CRD type definition¶
Dataset
package v1alpha1
import (
metav1 "k8s.io/apimachinery/pkg/apis/meta/v1"
)
// +genclient
// +k8s:deepcopy-gen:interfaces=k8s.io/apimachinery/pkg/runtime.Object
// Dataset describes the data that a dataset resource should have
type Dataset struct {
metav1.TypeMeta `json:",inline"`
metav1.ObjectMeta `json:"metadata,omitempty"`
Spec DatasetSpec `json:"spec"`
Status DatasetStatus `json:"status"`
}
// DatasetSpec is a description of a dataset
type DatasetSpec struct {
URL string `json:"url"`
Format string `json:"format"`
NodeName string `json:"nodeName"`
}
// DatasetStatus represents information about the status of a dataset
// including the time a dataset updated, and number of samples in a dataset
type DatasetStatus struct {
UpdateTime *metav1.Time `json:"updateTime,omitempty" protobuf:"bytes,1,opt,name=updateTime"`
NumberOfSamples int `json:"numberOfSamples"`
}
// +k8s:deepcopy-gen:interfaces=k8s.io/apimachinery/pkg/runtime.Object
// DatasetList is a list of Datasets
type DatasetList struct {
metav1.TypeMeta `json:",inline"`
metav1.ListMeta `json:"metadata"`
Items []Dataset `json:"items"`
}
Model
package v1alpha1
import (
metav1 "k8s.io/apimachinery/pkg/apis/meta/v1"
)
// +genclient
// +k8s:deepcopy-gen:interfaces=k8s.io/apimachinery/pkg/runtime.Object
// Model describes the data that a model resource should have
type Model struct {
metav1.TypeMeta `json:",inline"`
metav1.ObjectMeta `json:"metadata,omitempty"`
Spec ModelSpec `json:"spec"`
Status ModelStatus `json:"status"`
}
// ModelSpec is a description of a model
type ModelSpec struct {
URL string `json:"url"`
Format string `json:"format"`
}
// ModelStatus represents information about the status of a model
// including the time a model updated, and metrics in a model
type ModelStatus struct {
UpdateTime *metav1.Time `json:"updateTime,omitempty" protobuf:"bytes,1,opt,name=updateTime"`
Metrics []Metric `json:"metrics,omitempty" protobuf:"bytes,2,rep,name=metrics"`
}
// +k8s:deepcopy-gen:interfaces=k8s.io/apimachinery/pkg/runtime.Object
// ModelList is a list of Models
type ModelList struct {
metav1.TypeMeta `json:",inline"`
metav1.ListMeta `json:"metadata"`
Items []Model `json:"items"`
}
Crd samples¶
Dataset
apiVersion: sedna.io/v1alpha1
kind: Dataset
metadata:
name: "dataset-examp"
spec:
url: "/code/data"
format: "txt"
nodeName: "edge0"
Model
apiVersion: sedna.io/v1alpha1
kind: Model
metadata:
name: model-examp
spec:
url: "/model/frozen.pb"
format: pb
Controller Design¶
In the current design there is downstream/upstream controller for dataset
, no downstream/upstream controller for model
.
The dataset controller synchronizes the dataset between the cloud and edge.

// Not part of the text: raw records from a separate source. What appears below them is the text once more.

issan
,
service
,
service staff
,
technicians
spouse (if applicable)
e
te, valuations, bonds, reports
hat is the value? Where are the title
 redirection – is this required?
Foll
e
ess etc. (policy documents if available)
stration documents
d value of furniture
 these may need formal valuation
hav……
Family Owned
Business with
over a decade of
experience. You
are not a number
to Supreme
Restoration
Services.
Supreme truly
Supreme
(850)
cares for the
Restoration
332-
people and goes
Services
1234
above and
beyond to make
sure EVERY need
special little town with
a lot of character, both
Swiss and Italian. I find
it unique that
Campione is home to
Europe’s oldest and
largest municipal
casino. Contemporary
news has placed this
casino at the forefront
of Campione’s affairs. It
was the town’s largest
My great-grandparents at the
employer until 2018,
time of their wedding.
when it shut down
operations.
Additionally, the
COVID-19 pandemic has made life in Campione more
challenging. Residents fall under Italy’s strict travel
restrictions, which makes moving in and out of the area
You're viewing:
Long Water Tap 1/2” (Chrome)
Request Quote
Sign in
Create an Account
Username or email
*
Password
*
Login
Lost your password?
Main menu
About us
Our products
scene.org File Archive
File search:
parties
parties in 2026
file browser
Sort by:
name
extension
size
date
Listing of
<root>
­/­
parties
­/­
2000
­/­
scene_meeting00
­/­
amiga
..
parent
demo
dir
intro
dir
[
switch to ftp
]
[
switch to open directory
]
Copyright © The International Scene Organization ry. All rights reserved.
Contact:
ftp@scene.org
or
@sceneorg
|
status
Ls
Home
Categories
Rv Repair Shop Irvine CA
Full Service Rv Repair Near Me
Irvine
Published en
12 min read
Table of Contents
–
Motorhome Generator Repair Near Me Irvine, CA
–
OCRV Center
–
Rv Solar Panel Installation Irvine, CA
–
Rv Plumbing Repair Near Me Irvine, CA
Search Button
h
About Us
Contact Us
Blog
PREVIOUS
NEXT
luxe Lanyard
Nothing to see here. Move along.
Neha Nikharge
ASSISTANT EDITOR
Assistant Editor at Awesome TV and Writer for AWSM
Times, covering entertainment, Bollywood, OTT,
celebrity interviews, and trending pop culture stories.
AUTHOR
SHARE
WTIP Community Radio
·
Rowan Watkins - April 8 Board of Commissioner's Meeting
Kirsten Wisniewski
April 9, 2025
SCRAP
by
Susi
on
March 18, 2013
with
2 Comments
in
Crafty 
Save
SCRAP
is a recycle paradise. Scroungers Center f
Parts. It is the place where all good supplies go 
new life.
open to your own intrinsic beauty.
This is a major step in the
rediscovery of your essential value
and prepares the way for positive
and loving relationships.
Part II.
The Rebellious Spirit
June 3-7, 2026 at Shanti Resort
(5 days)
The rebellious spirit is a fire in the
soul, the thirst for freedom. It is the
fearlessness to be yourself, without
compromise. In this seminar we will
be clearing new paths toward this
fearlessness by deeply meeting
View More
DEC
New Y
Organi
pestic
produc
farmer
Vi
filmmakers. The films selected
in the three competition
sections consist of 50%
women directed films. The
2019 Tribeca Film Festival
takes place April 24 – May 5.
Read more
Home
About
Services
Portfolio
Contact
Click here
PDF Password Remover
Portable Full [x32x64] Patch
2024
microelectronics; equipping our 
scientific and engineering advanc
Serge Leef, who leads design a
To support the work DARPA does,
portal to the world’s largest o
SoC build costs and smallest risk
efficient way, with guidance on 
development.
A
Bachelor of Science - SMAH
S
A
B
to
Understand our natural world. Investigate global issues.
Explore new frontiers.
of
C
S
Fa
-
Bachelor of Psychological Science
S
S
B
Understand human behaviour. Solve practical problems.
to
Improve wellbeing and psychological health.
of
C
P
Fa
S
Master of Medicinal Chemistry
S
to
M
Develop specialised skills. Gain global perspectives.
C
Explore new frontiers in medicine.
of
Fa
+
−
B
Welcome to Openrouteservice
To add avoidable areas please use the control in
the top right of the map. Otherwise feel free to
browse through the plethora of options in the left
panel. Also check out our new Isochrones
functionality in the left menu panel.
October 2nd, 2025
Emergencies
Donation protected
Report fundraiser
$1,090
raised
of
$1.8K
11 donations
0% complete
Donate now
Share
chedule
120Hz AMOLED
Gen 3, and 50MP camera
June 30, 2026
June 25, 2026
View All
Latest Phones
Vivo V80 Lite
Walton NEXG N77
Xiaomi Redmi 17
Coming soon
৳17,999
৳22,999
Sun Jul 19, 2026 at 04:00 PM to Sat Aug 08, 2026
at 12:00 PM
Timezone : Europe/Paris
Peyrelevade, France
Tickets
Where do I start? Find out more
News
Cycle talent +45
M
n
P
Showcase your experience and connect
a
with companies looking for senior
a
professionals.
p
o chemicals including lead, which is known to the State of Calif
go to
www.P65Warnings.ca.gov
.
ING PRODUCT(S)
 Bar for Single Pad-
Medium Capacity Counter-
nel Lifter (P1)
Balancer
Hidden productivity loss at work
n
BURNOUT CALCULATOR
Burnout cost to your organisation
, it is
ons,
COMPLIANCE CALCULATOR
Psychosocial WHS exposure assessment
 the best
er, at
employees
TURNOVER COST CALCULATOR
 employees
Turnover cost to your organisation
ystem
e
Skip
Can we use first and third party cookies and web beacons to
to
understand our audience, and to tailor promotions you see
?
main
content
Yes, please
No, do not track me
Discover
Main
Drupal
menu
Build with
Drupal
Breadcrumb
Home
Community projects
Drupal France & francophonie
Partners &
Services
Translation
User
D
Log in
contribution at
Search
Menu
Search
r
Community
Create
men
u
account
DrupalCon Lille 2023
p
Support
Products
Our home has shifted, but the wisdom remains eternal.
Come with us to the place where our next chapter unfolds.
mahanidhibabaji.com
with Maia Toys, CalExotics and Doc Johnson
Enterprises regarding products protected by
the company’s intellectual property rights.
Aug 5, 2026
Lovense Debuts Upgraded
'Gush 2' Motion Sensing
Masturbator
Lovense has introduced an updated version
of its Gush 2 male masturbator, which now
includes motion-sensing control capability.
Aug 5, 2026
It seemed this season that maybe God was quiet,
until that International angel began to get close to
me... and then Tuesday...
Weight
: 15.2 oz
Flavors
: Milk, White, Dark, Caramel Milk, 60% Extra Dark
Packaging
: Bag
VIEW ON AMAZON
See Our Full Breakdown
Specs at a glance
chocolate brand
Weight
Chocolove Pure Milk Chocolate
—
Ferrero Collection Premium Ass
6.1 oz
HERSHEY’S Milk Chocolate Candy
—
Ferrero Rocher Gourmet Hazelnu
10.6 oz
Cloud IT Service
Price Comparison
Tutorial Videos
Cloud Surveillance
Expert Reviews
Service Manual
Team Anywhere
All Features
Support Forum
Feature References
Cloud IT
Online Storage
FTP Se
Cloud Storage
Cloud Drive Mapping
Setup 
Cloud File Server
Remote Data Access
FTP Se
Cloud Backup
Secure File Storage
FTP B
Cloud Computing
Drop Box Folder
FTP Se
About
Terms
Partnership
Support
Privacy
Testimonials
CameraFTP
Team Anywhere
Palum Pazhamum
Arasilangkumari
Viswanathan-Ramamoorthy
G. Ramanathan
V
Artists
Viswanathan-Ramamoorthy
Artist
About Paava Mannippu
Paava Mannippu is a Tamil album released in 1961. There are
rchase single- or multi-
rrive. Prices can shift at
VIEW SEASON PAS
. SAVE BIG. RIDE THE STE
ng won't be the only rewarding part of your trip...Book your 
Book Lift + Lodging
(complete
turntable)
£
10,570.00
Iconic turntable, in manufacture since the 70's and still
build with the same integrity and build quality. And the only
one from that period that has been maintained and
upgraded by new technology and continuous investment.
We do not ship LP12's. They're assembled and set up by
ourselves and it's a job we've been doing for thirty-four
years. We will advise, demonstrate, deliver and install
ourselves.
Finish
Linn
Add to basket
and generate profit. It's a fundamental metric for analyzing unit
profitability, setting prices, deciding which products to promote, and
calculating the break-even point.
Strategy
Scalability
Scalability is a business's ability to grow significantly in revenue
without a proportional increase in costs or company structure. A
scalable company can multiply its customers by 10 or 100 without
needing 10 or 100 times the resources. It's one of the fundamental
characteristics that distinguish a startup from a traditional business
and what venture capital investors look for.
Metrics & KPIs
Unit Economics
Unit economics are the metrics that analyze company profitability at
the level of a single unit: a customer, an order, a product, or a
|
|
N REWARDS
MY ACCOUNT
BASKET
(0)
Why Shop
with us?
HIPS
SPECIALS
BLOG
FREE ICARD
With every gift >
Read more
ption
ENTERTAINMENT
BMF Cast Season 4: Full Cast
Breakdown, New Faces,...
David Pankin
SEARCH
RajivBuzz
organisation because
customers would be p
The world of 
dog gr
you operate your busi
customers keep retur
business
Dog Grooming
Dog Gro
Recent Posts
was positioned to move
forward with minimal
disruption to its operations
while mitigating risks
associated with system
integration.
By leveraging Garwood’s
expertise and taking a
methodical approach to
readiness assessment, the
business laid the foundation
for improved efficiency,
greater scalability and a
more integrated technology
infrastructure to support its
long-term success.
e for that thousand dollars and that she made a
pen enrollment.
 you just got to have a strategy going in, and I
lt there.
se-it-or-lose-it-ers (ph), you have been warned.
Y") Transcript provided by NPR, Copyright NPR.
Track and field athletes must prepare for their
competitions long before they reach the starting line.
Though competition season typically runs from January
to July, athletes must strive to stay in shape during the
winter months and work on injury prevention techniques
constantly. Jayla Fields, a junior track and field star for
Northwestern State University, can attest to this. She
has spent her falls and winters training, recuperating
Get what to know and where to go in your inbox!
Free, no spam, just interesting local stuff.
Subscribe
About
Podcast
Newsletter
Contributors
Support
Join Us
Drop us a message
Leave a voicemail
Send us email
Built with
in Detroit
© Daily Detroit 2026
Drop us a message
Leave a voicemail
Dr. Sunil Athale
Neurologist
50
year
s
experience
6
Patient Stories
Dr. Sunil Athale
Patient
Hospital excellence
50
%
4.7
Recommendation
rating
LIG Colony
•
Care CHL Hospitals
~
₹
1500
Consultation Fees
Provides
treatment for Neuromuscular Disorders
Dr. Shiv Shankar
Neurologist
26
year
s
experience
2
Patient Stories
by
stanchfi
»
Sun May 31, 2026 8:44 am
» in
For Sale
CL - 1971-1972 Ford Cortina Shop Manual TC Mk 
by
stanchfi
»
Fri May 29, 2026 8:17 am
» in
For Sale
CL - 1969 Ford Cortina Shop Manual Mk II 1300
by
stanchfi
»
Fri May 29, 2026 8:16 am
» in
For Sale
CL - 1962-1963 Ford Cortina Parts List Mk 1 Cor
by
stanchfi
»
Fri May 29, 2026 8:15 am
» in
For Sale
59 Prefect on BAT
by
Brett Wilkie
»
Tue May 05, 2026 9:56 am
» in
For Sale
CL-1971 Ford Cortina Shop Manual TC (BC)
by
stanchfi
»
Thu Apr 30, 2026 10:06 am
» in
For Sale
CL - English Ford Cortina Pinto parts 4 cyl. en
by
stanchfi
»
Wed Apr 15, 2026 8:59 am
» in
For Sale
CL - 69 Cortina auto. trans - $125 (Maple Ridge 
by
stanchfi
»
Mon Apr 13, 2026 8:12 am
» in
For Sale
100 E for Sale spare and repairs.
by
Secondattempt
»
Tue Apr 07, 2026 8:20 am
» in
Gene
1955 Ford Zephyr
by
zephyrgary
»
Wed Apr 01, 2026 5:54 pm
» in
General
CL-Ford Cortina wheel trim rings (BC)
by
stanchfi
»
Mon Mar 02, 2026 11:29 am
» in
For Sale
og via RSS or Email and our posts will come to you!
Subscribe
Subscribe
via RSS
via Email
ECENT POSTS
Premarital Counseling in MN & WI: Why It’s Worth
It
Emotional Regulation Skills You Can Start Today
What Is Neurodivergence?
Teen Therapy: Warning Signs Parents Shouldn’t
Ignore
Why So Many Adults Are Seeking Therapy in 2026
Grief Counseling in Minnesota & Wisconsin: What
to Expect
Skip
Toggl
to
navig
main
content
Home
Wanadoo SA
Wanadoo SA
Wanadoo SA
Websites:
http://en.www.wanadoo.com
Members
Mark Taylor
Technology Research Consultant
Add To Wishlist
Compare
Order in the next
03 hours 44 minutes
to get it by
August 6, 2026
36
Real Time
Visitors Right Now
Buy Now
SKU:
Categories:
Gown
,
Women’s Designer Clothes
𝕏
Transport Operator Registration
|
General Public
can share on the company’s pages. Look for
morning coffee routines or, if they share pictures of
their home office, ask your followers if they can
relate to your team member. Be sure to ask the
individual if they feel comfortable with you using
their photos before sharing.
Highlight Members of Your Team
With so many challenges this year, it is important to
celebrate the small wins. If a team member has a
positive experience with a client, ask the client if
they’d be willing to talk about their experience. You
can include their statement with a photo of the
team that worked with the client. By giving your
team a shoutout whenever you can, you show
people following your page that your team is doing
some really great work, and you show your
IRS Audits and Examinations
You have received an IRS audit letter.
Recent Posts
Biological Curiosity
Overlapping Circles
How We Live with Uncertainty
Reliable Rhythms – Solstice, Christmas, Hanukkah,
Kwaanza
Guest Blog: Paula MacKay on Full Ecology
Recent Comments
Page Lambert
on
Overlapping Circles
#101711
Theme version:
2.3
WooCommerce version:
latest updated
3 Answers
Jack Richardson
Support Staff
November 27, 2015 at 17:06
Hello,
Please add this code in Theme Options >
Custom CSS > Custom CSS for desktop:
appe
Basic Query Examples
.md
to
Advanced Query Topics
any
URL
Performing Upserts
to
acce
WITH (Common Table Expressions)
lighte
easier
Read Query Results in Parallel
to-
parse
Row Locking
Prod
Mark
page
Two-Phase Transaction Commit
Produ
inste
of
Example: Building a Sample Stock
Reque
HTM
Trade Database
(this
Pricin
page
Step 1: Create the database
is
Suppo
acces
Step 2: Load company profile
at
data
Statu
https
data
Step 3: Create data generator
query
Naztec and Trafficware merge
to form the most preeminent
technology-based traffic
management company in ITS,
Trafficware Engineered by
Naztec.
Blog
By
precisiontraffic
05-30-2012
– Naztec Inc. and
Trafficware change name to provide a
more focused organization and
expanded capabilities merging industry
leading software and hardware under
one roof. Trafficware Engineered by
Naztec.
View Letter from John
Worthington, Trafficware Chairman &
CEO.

downstream: synchronize the dataset info from the cloud to the edge node.
upstream: synchronize the dataset status from the edge to the cloud node, such as the information how many samples the dataset has.
Here is the flow of the dataset creation:
For the model:
Model’s info will be synced when sync the federated-task etc which uses the model.
Model’s status will be updated when the corresponding training/inference work has completed.